Die Rueckkehr in die Zivilisation gestaltete sich dann nicht ganz so einfach und wir mussten noch eine Nacht mehr im lokalen Oelarbeiterhostal verbringen da der Bus aus unerfindlichen Gruenden auch nach 4,5 Stunden Wartens nicht auftauchte… Aber auch ne Erfahrung! Doerfer, die es einfach nicht geben wuerde, wenn dort in der Naehe nicht nach Oel gebohrt wuerde. Alles traegt den Namen irgendeiner Oelfirma und selbst die Ortsschilder lassen gleich erkennen, welcher der Multis hier den Daumen drauf hat… Erschreckende Realitaet aber auch Einkommensquelle wenigstens fuer einige aus der lokalen Bevoelkerung.
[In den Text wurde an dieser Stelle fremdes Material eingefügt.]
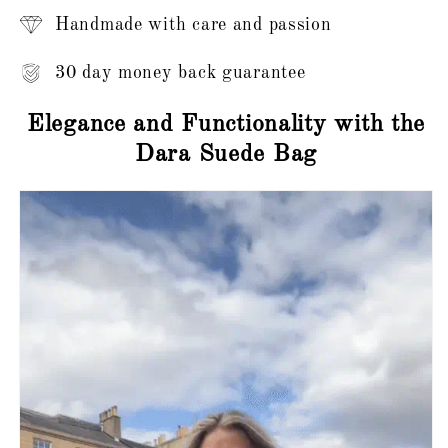
Handmade with care and passion
30 day money back guarantee
Elegance and Functionality with the
Dara Suede Bag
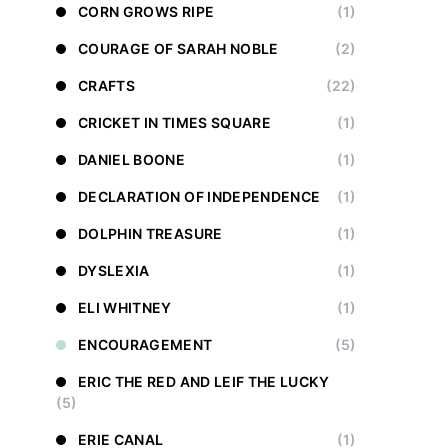
CORN GROWS RIPE
(1)
COURAGE OF SARAH NOBLE
(2)
CRAFTS
(22)
CRICKET IN TIMES SQUARE
(1)
DANIEL BOONE
(1)
DECLARATION OF INDEPENDENCE
(1)
DOLPHIN TREASURE
(1)
DYSLEXIA
(1)
ELI WHITNEY
(1)
ENCOURAGEMENT
(5)
ERIC THE RED AND LEIF THE LUCKY
(5)
ERIE CANAL
(1)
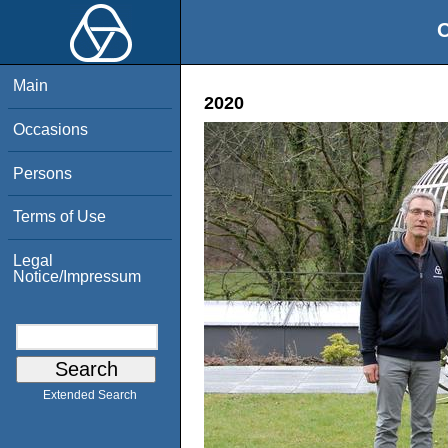
O
Main
2020
Occasions
Persons
Terms of Use
Legal
Notice/Impressum
Extended Search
Als es dann endlich zurueck ging liessen wir die gesamte Oelschiene nochmal Revue passieren: vorbei an Orten wo in der Mitte der Strasse eben nicht ein Rasenstueck sondern eine fette Pipeline ist, die auch manchmal einen Abstecher in die Vorgaerten der Leute macht… Raffinerien am Weg, die nonstop Erdgas verbrennen, einfach weil es weg muss und eh nicht viel wert ist usw.!!

Die letzte Station war dann eine ziemlich deutsche Angelegenheit. Wieviele Leute es doch aus unserem kalten Land nach Ecuador verschlaegt ist immer wieder erstaunlich! Von der Curiquingue Station aus ging es zu Fuss mal wieder durch den Wald (dem maennlichen Teil der Reisegesellschaft wurde dieses langsam aber sicher zu viel ;-)) zu einem ca. 30 m hohen Urwaldriesen, welcher mit einer wackeligen aber angeblich begehbaren Leiter versehen war. Wir also mit Herzklopfen rauf um die wahnsinnig schoene Aussicht ueber die Baumkronen zu geniessen, so weit das Auge reichte, nur Wald - auch sowas gibt es trotz Oelexploration noch!

Vor der Abreise aus Tena konnten wir noch den Hoehepunkt des alljaehrlichen Volksfestes fuer die gesamte Gegend mitnehmen und sind nun ueberzeugt, dass Festumzuege ueberall auf der Welt gleich langweilig sind!!! Erinnerte ein wenig an die DDR zum 1.Mai … fuer die, die dabei waren ;-)

Die letzten Tage haben wir entspannt in Baños verbracht. Wie der Name schon sagt, gibt es dort Baeder. Diese werden aus heissen Vulkanquellen gespeist und wir konnten uns im bis zu 55 Grad heissen Wasser den Dschungeldreck abwaschen und die strapazierten Muskeln entspannen. Von der Stadt und den umliegenden Doerfern hat man super Ausblick auf den nahen Vulkan Tungurahua, welcher 1999 das letzte Mal ausbrach und seitdem nonstop Asche und manchmal auch noch etwas Lava ausspuckt… was kostet in dieser Gegend wohl die Hausratsversicherung??

Jetzt sind wir in Riobamba und damit wieder fast auf 3000m Hoehe mit Blick auf den Chimborazo, den Tungurahua, und den Altar - beeindruckend! Wie ihr euch denken koennt werden wir die naechsten Tage vor allem eines tun: WANDERN und Berge bestaunen!

In diesem Sinne, lasst es euch gut gehen!!